# considering marriage counseling



## L%Madi

is not getting along with in laws and your husband not accepting your in laws dont like u and being in denial a good reason to go to marriage counseling is this a good way to open his eyes and make him realize your telling the truth..instead of him taking your in laws side when they deny it


----------



## Mr The Other

Going over minor problems makes more sense than going over irreconcilable problems. Having help talk about these issues gives you a better grounding for tackling bigger things in the future.


----------



## Keenwa

Yea I agree. I have been thinking of counselling for 10 years… but I waited until I broke to seek it. Now I think it might be too late. Counselling will always help you with communication and if you are having problems and not feeling heard now, imagine how it will compound over time. This is just one issue. Deal with it by seeking counselling. Counselling can never be a bad thing, unless you have a terrible counsellor!


----------



## James Horner

The couples experience a lot of contentions through the span of their marriage and even experience contradictions also in such case it is important to handle the issue with the consideration, regard and understandings and locate the positive approach to tackle the issue.


----------



## Ynot

Something I learned from my failed marriage is that it is never to early to learn to communicate. Each of us to a degree feel we can communicate effectively, but the reality is that often we don't. The skills needed to successfully negotiate a career path or sell a product may or may not translate into our relationships. But the problem is that most communication skills that we develop are geared towards non-emotional or at least lower leveled emotions and not towards love and intimacy.

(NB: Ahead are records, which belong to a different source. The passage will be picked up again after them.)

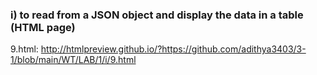 ### i) to read from a JSON object and display the data in a table (HTML page)

9.html: http://htmlpreview.github.io/?https://github.com/adithya3403/3-1/blob/main/WT/LAB/1/i/9.html
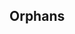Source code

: ## Orphans

<!-- <values.orphans> -->

<!-- </values.orphans> -->

<!-- <variants.orphans> -->

<!-- </variants.orphans> -->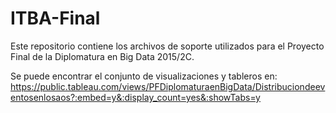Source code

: # ITBA-Final
Este repositorio contiene los archivos de soporte utilizados para el Proyecto Final de la Diplomatura en Big Data 2015/2C.

Se puede encontrar el conjunto de visualizaciones y tableros en: https://public.tableau.com/views/PFDiplomaturaenBigData/Distribuciondeeventosenlosaos?:embed=y&:display_count=yes&:showTabs=y
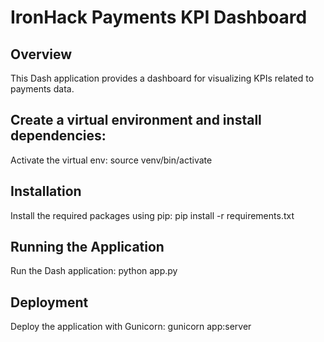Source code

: # IronHack Payments KPI Dashboard

## Overview
This Dash application provides a dashboard for visualizing KPIs related to payments data.

## Create a virtual environment and install dependencies:
Activate the virtual env: source venv/bin/activate

## Installation
Install the required packages using pip: pip install -r requirements.txt

## Running the Application
Run the Dash application: python app.py

## Deployment
Deploy the application with Gunicorn: gunicorn app:server
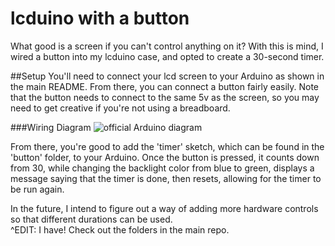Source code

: # lcduino with a button
What good is a screen if you can't control anything on it? With this is mind, I wired a button into my lcduino case, and opted to create a 30-second timer.

##Setup
You'll need to connect your lcd screen to your Arduino as shown in the main README. From there, you can connect a button fairly easily. Note that the button needs to connect to the same 5v as the screen, so you may need to get creative if you're not using a breadboard.

###Wiring Diagram
![official Arduino diagram](https://www.arduino.cc/en/uploads/Tutorial/button.png)


From there, you're good to add the 'timer' sketch, which can be found in the 'button' folder, to your Arduino. Once the button is pressed, it counts down from 30, while changing the backlight color from blue to green, displays a message saying that the timer is done, then resets, allowing for the timer to be run again.

In the future, I intend to figure out a way of adding more hardware controls so that different durations can be used.  
^EDIT: I have! Check out the folders in the main repo.
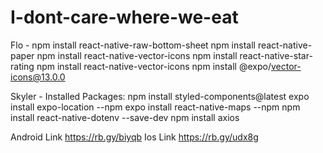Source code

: # I-dont-care-where-we-eat
Flo -
 npm install react-native-raw-bottom-sheet
 npm install react-native-paper
 npm install react-native-vector-icons
 npm install react-native-star-rating
 npm install react-native-vector-icons
 npm install @expo/vector-icons@13.0.0
 
Skyler - Installed Packages:
npm install styled-components@latest
expo install expo-location --npm
expo install react-native-maps --npm
npm install react-native-dotenv --save-dev
npm install axios

Android Link
https://rb.gy/biyqb
Ios Link
https://rb.gy/udx8g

Look around here and read the many threads, one of the common elements is almost always lack of communication. You may think you are communication your message to your husband, but he may not hear you because he has filtered that thru his idea of the marriage. Your in laws may be trying to communicate love towards you but you may not be hearing them either. A disinterested, unbiased, third person should be able to view your situation from 50,000 feet and see some of the problems. So I would definitely recommend counseling. The only thing you have to lose is your marriage. If your husband refuses, I would still recommend it for yourself.


----------



## Mr The Other

Nothing.


----------